PITTSBORO — A businessman and former Orange County political candidate became the first candidate Monday to show interest in state Rep. Valerie Foushee’s District 50 House seat.
Tommy McNeill, owner of Mid-South Medical LLC in Durham, said he told his family about his plans Sunday, and he’s also written to Foushee about his candidacy. His leadership skills and his commitment to giving everyone the chance at a quality education and the right to vote qualify him for the job, McNeill said.
He previously worked as a district sales manager for Southeast Medical Inc. and a hospital sales specialist with King Pharmaceuticals. In 2008, he unsuccessfully ran for a seat on the Orange County Board of Commissioners, and in 2012, he also ran for the Orange County Board of Education.
“Our goal now is to work to ensure everyone has the right to vote, continue to provide funding for teacher’s salaries and education, and most important as Democrats, to make McCrory a one-term governor,” McNeill said.
The House seat will be up for grabs this fall once Foushee leaves for the N.C. Senate. A District 23 Democratic Party Executive Committee unanimously chose her Sunday from among seven candidates to replace former District 23 Sen. Ellie Kinnaird. Kinnaird resigned Aug. 19 after 17 years and criticized the Republican legislative agenda. She is leaving to support other candidates and help voters meet the state’s strict new voter ID law, she said.
Only one of Foushee’s Senate opponents – Lynette Hartsell, an attorney from Cedar Grove – lives in the district and is eligible to run for her House seat.
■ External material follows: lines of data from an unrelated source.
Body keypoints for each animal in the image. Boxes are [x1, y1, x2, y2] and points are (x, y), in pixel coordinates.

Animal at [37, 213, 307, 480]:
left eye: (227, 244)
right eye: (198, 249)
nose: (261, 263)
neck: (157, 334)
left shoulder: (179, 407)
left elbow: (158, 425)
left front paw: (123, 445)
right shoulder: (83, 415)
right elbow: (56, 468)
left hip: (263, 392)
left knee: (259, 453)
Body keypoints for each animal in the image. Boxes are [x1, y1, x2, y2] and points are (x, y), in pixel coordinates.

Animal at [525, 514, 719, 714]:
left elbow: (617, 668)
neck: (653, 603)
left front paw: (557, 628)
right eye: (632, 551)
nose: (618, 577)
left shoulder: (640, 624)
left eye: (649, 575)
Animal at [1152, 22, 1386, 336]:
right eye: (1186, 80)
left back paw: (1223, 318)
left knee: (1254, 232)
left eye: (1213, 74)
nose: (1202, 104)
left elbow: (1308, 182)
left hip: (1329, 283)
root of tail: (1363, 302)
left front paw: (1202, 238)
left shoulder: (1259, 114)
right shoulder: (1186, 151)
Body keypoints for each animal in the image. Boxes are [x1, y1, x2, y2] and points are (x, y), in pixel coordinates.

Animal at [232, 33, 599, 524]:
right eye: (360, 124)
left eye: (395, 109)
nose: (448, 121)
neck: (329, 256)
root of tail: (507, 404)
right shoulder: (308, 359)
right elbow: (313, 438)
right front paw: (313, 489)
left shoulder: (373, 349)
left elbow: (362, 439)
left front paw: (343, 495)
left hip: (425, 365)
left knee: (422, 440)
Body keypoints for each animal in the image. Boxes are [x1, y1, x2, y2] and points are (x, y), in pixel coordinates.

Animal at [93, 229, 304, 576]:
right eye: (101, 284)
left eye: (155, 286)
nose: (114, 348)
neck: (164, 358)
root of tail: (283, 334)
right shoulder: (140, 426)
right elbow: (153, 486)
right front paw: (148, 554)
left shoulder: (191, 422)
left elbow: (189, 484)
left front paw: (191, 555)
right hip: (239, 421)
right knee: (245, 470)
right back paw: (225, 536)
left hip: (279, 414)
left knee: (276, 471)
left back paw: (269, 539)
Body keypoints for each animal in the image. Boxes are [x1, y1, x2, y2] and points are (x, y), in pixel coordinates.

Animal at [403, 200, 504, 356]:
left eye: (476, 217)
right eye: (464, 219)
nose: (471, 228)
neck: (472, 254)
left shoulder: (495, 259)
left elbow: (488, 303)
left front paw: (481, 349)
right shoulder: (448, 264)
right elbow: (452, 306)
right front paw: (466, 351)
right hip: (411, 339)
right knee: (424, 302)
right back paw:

The remaining candidates – former state Rep. Alice Bordsen, who represented Alamance County; worker’s compensation attorney Heidi Chapman; retiring Carrboro Mayor Mark Chilton; former Carrboro Mayor Jim Porto; and author, educator and business owner Amy Tiemann – live in state Rep. Verla Insko’s 56th District.
Foushee, 57, is a retired Chapel Hill Police Department administrator who previously served as chairwoman of the Orange County Board of Commissioners and the Chapel Hill-Carrboro City School Board. If she decides to stay in the Senate past December 2014, she will have to file for next year’s midterm elections.
McNeill said she’s a good choice for the Senate, and he looks forward to working with her and Kinnaird to win back Democratic control of the legislature and governor’s office.
“Sen. Foushee will do an outstanding job representing the district. She has our full support going forward,” he said.
Foushee told the Democratic faithful after her appointment Sunday that the first step is taking back the Chatham County Board of Commissioners.
“We have a lot of work to do,” Foushee said. “It’s already been expressed by every candidate. All of you read the papers, all of you are engaged, you know what we’re facing.”
“I promise you I will continue to fight as I have fought. I will fight every day. You will hear from me. I will be present,” she said.
Her nomination will be sent to McCrory for approval. Once she officially resigns from the House, Orange County Democratic Party Chairman Matt Hughes said a N.C. House District 50 Democratic Party Executive Committee will come together to find her replacement. The committee includes Orange and Durham county representatives.
Ted Benson, chairman of the 4th Congressional District Democratic Party, opened Sunday’s meeting with praise for the seven candidates. He also told the crowd that Chatham County representative George Lucier would not participate because he had been chosen in a secret ballot, a violation of Democratic Party rules.
Benson said he did not believe it was a deliberate oversight, but as a result, representative Don Knowles would cast Chatham County’s 212 votes and Orange County representatives Samantha Cabe and Wanda Hunter would cast 223 each.
Although the winner only needed a simple majority, the first vote was split evenly between Foushee and Tiemann. The committee’s second vote was unanimous.
Before the vote, Foushee cited her commitment to serving her constituents and fighting for social justice in Orange County’s economically disadvantaged communities. At an Aug. 28 meeting with other candidates for the Senate seat, Foushee had said the focus should be educating voters, recruiting viable Democratic candidates and helping raise campaign dollars to win back control of the state government.